Everything in the listing should be restated word for word.
-------- Supplied entries
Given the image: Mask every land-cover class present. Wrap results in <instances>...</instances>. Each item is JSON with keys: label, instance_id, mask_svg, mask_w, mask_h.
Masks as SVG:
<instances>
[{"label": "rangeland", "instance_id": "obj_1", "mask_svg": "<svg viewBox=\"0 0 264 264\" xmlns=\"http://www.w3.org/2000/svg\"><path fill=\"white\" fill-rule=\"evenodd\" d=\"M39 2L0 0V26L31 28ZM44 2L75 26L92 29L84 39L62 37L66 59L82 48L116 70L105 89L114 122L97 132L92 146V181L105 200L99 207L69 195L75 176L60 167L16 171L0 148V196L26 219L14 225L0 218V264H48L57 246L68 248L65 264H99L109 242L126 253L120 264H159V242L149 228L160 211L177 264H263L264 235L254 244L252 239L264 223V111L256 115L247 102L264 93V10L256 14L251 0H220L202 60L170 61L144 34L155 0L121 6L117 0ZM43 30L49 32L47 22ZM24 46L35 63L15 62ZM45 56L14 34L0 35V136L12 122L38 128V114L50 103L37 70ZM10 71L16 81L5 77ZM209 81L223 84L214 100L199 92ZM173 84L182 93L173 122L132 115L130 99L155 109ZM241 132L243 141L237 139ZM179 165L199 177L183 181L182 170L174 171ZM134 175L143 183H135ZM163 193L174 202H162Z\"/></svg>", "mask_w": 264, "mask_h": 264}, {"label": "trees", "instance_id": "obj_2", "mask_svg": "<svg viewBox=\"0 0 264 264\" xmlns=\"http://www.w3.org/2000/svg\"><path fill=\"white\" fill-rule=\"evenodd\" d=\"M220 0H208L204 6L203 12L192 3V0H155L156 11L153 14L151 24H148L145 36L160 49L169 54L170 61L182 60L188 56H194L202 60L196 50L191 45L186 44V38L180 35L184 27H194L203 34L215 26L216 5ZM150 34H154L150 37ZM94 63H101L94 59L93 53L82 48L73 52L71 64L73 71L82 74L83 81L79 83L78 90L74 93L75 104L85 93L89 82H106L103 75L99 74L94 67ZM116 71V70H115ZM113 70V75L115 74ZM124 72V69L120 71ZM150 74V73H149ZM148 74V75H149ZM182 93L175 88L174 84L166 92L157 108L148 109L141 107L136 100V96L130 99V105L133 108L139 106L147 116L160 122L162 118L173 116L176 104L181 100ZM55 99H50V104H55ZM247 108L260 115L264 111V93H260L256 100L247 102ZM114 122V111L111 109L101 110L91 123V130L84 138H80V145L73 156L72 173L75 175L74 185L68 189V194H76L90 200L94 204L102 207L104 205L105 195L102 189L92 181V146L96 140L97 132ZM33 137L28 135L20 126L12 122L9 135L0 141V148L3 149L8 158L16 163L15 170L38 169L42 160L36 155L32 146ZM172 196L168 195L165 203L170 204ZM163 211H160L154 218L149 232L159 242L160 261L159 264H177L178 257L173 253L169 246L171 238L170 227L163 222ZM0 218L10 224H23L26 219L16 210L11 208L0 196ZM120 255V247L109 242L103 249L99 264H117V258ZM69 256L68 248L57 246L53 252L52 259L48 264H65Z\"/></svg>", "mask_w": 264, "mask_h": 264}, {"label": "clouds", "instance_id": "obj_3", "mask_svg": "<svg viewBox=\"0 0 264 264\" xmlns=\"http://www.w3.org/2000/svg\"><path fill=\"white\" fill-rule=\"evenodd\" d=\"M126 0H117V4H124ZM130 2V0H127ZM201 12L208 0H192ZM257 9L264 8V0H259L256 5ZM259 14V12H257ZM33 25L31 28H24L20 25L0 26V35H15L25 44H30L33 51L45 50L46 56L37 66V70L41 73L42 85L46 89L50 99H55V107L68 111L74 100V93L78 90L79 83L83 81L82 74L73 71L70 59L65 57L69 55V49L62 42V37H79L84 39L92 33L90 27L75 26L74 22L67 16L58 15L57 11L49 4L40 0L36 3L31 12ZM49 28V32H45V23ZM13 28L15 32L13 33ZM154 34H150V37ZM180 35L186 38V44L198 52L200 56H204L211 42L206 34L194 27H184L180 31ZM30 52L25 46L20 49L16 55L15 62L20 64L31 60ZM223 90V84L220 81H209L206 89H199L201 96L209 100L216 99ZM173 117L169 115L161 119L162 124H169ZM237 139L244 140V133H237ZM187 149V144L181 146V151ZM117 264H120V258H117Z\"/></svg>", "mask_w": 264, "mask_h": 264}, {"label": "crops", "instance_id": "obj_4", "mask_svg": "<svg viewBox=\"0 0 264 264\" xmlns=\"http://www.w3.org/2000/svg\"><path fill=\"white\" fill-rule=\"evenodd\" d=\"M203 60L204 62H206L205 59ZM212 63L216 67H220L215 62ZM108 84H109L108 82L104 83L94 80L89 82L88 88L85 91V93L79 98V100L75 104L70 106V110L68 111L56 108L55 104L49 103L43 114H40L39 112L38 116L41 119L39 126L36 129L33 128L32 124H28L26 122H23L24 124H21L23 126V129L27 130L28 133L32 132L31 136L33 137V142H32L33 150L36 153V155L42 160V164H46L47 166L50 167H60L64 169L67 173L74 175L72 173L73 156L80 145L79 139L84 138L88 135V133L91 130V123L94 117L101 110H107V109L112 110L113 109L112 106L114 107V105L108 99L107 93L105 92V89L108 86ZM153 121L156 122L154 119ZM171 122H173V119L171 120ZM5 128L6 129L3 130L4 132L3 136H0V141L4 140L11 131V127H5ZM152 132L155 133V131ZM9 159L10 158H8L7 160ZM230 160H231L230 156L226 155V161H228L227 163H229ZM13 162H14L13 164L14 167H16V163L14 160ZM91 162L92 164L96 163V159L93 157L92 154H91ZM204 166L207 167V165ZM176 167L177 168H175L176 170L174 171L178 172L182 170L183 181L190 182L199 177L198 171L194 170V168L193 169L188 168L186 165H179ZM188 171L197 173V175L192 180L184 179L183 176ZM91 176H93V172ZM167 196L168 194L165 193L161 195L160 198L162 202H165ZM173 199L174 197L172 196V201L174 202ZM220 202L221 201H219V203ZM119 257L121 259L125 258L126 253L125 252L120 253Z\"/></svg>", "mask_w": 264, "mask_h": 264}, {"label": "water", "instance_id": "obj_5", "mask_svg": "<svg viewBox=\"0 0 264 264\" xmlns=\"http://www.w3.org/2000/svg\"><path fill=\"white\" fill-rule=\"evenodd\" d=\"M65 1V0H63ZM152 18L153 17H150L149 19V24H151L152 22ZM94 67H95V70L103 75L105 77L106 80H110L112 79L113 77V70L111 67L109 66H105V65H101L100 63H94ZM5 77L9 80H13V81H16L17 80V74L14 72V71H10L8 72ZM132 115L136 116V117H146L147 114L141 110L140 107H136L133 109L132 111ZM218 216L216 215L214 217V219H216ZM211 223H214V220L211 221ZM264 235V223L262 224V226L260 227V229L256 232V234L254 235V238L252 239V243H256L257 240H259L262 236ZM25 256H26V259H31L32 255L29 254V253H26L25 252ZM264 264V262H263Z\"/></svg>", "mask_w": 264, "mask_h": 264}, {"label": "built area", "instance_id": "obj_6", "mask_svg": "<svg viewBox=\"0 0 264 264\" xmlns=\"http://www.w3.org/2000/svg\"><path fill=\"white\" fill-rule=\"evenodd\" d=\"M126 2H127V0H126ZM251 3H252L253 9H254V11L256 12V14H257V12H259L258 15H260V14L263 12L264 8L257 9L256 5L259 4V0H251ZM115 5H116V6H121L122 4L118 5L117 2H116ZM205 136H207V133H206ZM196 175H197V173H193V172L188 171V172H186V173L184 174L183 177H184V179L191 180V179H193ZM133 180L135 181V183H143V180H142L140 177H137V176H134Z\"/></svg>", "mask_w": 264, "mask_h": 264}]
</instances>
----------------
Reply >>
Given the image: Mask every land-cover class present. Wrap results in <instances>...</instances>. Each item is JSON with keys: label, instance_id, mask_svg, mask_w, mask_h.
Masks as SVG:
<instances>
[{"label": "rangeland", "instance_id": "obj_1", "mask_svg": "<svg viewBox=\"0 0 264 264\" xmlns=\"http://www.w3.org/2000/svg\"><path fill=\"white\" fill-rule=\"evenodd\" d=\"M39 2L0 0V26L31 28ZM44 2L75 26L92 29L84 39L62 37L66 59L82 48L116 70L105 89L114 122L97 132L92 146V181L105 200L99 207L69 195L75 176L60 167L16 171L0 148V196L26 219L14 225L0 218V264H48L57 246L68 248L65 264H99L109 242L126 253L120 264H159V242L149 228L160 211L177 264H263L264 235L254 244L252 239L264 223V111L256 115L247 102L264 93V10L256 14L251 0H220L202 60L170 61L144 34L155 0L121 6L117 0ZM43 30L49 32L47 22ZM24 46L35 63L15 62ZM45 56L14 34L0 35V136L12 122L38 128V114L50 103L37 70ZM10 71L16 81L5 77ZM209 81L223 84L214 100L199 92ZM173 84L182 93L173 122L132 115L130 99L155 109ZM241 132L243 141L237 139ZM179 165L199 177L183 181L182 170L174 171ZM134 175L143 183H135ZM163 193L174 202H162Z\"/></svg>", "mask_w": 264, "mask_h": 264}, {"label": "trees", "instance_id": "obj_2", "mask_svg": "<svg viewBox=\"0 0 264 264\" xmlns=\"http://www.w3.org/2000/svg\"><path fill=\"white\" fill-rule=\"evenodd\" d=\"M220 0H208L204 6L203 12L192 3V0H155L156 11L153 14L151 24H148L145 36L160 49L169 54L170 61L182 60L188 56H194L202 60L196 50L191 45L186 44V38L180 35L184 27H194L203 34L215 26L216 5ZM150 34H154L150 37ZM94 63H101L94 59L93 53L82 48L73 52L71 64L73 71L82 74L83 81L79 83L78 90L74 93L75 104L85 93L89 82H106L103 75L99 74L94 67ZM116 71V70H115ZM113 70V75L115 74ZM124 72V69L120 71ZM150 74V73H149ZM148 74V75H149ZM182 93L175 88L174 84L166 92L157 108L148 109L141 107L136 100V96L130 99V105L133 108L139 106L147 116L160 122L162 118L173 116L176 104L181 100ZM55 99H50V104H55ZM247 108L260 115L264 111V93H260L256 100L247 102ZM114 122V111L111 109L101 110L91 123V130L84 138H80V145L73 156L72 173L75 175L74 185L68 189V194H76L90 200L94 204L102 207L104 205L105 195L102 189L92 181V146L96 140L97 132ZM33 137L28 135L20 126L12 122L9 135L0 141V148L3 149L8 158L16 163L15 170L38 169L42 160L36 155L32 146ZM172 196L168 195L165 203L170 204ZM163 211H160L154 218L149 232L159 242L160 261L159 264H177L178 257L173 253L169 246L171 238L170 227L163 222ZM0 218L10 224H23L26 219L16 210L11 208L0 196ZM120 255V247L109 242L103 249L99 264H117V258ZM69 256L68 248L57 246L53 252L52 259L48 264H65Z\"/></svg>", "mask_w": 264, "mask_h": 264}, {"label": "clouds", "instance_id": "obj_3", "mask_svg": "<svg viewBox=\"0 0 264 264\" xmlns=\"http://www.w3.org/2000/svg\"><path fill=\"white\" fill-rule=\"evenodd\" d=\"M126 0H117V4H124ZM130 2V0H127ZM201 12L208 0H192ZM257 9L264 8V0H259L256 5ZM259 14V12H257ZM33 25L31 28H24L20 25L0 26V35H15L25 44H30L33 51L45 50L46 56L37 66V70L41 73L42 85L46 89L50 99H55V107L68 111L74 100V93L78 90L79 83L83 81L82 74L73 71L70 59L65 57L69 55V49L62 42V37H79L84 39L92 33L90 27L75 26L74 22L67 16L58 15L57 11L49 4L40 0L36 3L31 12ZM49 28V32H45V23ZM13 28L15 32L13 33ZM154 34H150V37ZM180 35L186 38V44L198 52L200 56H204L211 42L206 34L194 27H184L180 31ZM30 52L25 46L20 49L16 55L15 62L20 64L31 60ZM223 90V84L220 81H209L206 89H199L201 96L209 100L216 99ZM173 117L169 115L161 119L162 124H169ZM237 139L244 140V133H237ZM187 149V144L181 146V151ZM117 264H120V258H117Z\"/></svg>", "mask_w": 264, "mask_h": 264}, {"label": "crops", "instance_id": "obj_4", "mask_svg": "<svg viewBox=\"0 0 264 264\" xmlns=\"http://www.w3.org/2000/svg\"><path fill=\"white\" fill-rule=\"evenodd\" d=\"M203 60L204 62H206L205 59ZM212 63L216 67H220L215 62ZM108 84H109L108 82L104 83L94 80L89 82L88 88L85 91V93L79 98V100L75 104L70 106V110L68 111L56 108L55 104L49 103L43 114H40L39 112L38 116L41 119L39 126L36 129L33 128L32 124H28L26 122H23L24 124H21L23 126V129L27 130L28 133L32 132L31 136L33 137V142H32L33 150L36 153V155L42 160V164H46L47 166L50 167H60L64 169L67 173L74 175L72 173L73 156L80 145L79 139L84 138L88 135V133L91 130V123L94 117L101 110H107V109L112 110L113 109L112 106L114 107V105L108 99L107 93L105 92V89L108 86ZM153 121L156 122L154 119ZM171 122H173V119L171 120ZM5 128L6 129L3 130L4 132L3 136H0V141L4 140L11 131V127H5ZM152 132L155 133V131ZM9 159L10 158H8L7 160ZM230 160H231L230 156L226 155V161H228L227 163H229ZM13 162H14L13 164L14 167H16V163L14 160ZM91 162L92 164L96 163V159L93 157L92 154H91ZM204 166L207 167V165ZM176 167L177 168H175L176 170L174 171L178 172L182 170L183 181L190 182L199 177L198 171L194 170V168L193 169L188 168L186 165H179ZM188 171L197 173V175L192 180L184 179L183 176ZM91 176H93V172ZM167 196L168 194L165 193L161 195L160 198L162 202H165ZM173 199L174 197L172 196V201L174 202ZM220 202L221 201H219V203ZM119 257L121 259L125 258L126 253L125 252L120 253Z\"/></svg>", "mask_w": 264, "mask_h": 264}, {"label": "water", "instance_id": "obj_5", "mask_svg": "<svg viewBox=\"0 0 264 264\" xmlns=\"http://www.w3.org/2000/svg\"><path fill=\"white\" fill-rule=\"evenodd\" d=\"M65 1V0H63ZM152 18L153 17H150L149 19V24H151L152 22ZM94 67H95V70L103 75L105 77L106 80H110L112 79L113 77V70L111 67L109 66H105V65H101L100 63H94ZM5 77L9 80H13V81H16L17 80V74L14 72V71H10L8 72ZM132 115L136 116V117H146L147 114L141 110L140 107H136L133 109L132 111ZM218 216L216 215L214 217V219H216ZM211 223H214V220L211 221ZM264 235V223L262 224V226L260 227V229L256 232V234L254 235V238L252 239V243H256L257 240H259L262 236ZM25 256H26V259H31L32 255L29 254V253H26L25 252ZM264 264V262H263Z\"/></svg>", "mask_w": 264, "mask_h": 264}, {"label": "built area", "instance_id": "obj_6", "mask_svg": "<svg viewBox=\"0 0 264 264\" xmlns=\"http://www.w3.org/2000/svg\"><path fill=\"white\" fill-rule=\"evenodd\" d=\"M126 2H127V0H126ZM251 3H252L253 9H254V11L256 12V14H257V12H259L258 15H260V14L263 12L264 8L257 9L256 5L259 4V0H251ZM115 5H116V6H121L122 4L118 5L117 2H116ZM205 136H207V133H206ZM196 175H197V173H193V172L188 171V172H186V173L184 174L183 177H184V179L191 180V179H193ZM133 180L135 181V183H143V180H142L140 177H137V176H134Z\"/></svg>", "mask_w": 264, "mask_h": 264}]
</instances>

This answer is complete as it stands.